OTC Futures

Trade the global markets

OTC Futures at ICM Brokers

Online trading in OTC derivatives with ICM Brokers enables investors to take advantage of swift order execution on a variety of commodity, energy, financial, and index futures instruments.

These highly liquid instruments are traded on market execution basis with tight market spreads, low margin requirements and multiple order entry capability. OTC futures instruments are cash-settled with no delivery allowed.

OTC Futures Instruments at ICM Brokers

  • Energy/Commodity OTC Futures
    Crude Oil, Natural Gas, Sugar
  • Financial OTC Futures
    Euro, British Pound, Japanese Yen, Swiss Franc, Canadian Dollar, Australian Dollar
  • Index OTC Futures with ICM Brokers
    DJ, NASDAQ, S&P

Advantages of Trading with ICM Brokers

  • Swift online order execution
  • Tradable on market spreads on ‘market execution’ mode
  • Competitive margin requirements allowing for increased exposure to the market
  • Initial margin requirements of $1,000 per standard lot; no maintenance margin
  • Multiple order entry capability including stop, take profit and limit orders
  • No slippage on limit and stop orders
  • Extensive charting tools and financial news to add value to your trading experience

About the Futures Market

Futures contracts are derivative instruments that are standardized in quality, quantity and delivery in order to facilitate trading. They are derived from traditional commodities as well as other non-traditional asset classes and are traded on various exchanges around the world on margin basis.

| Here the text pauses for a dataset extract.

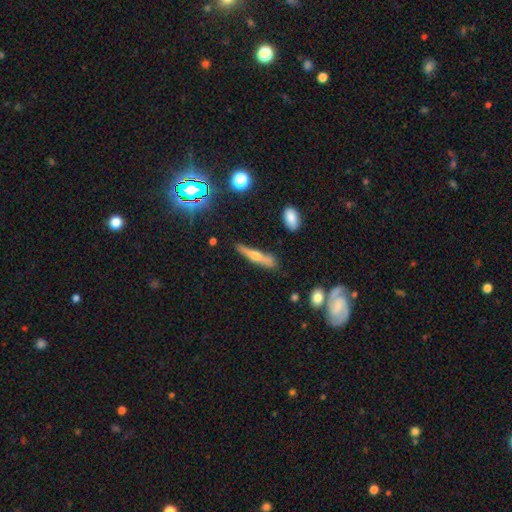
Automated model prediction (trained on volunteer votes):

The buyer of a futures contract has the obligation to take delivery of the underlying asset as per the contractual terms of the exchange. Conversely, the seller must deliver the underlying product or instrument under the terms of the contract. Of course both parties may dissolve their commitment by closing out their contracts prior to settlement date. If the futures contract is cash-settled, the trader who sustains a loss must consequently settle with the clearing house (usually part of the exchange), which acts as a guarantor and transfers the funds to the trader who made a profit.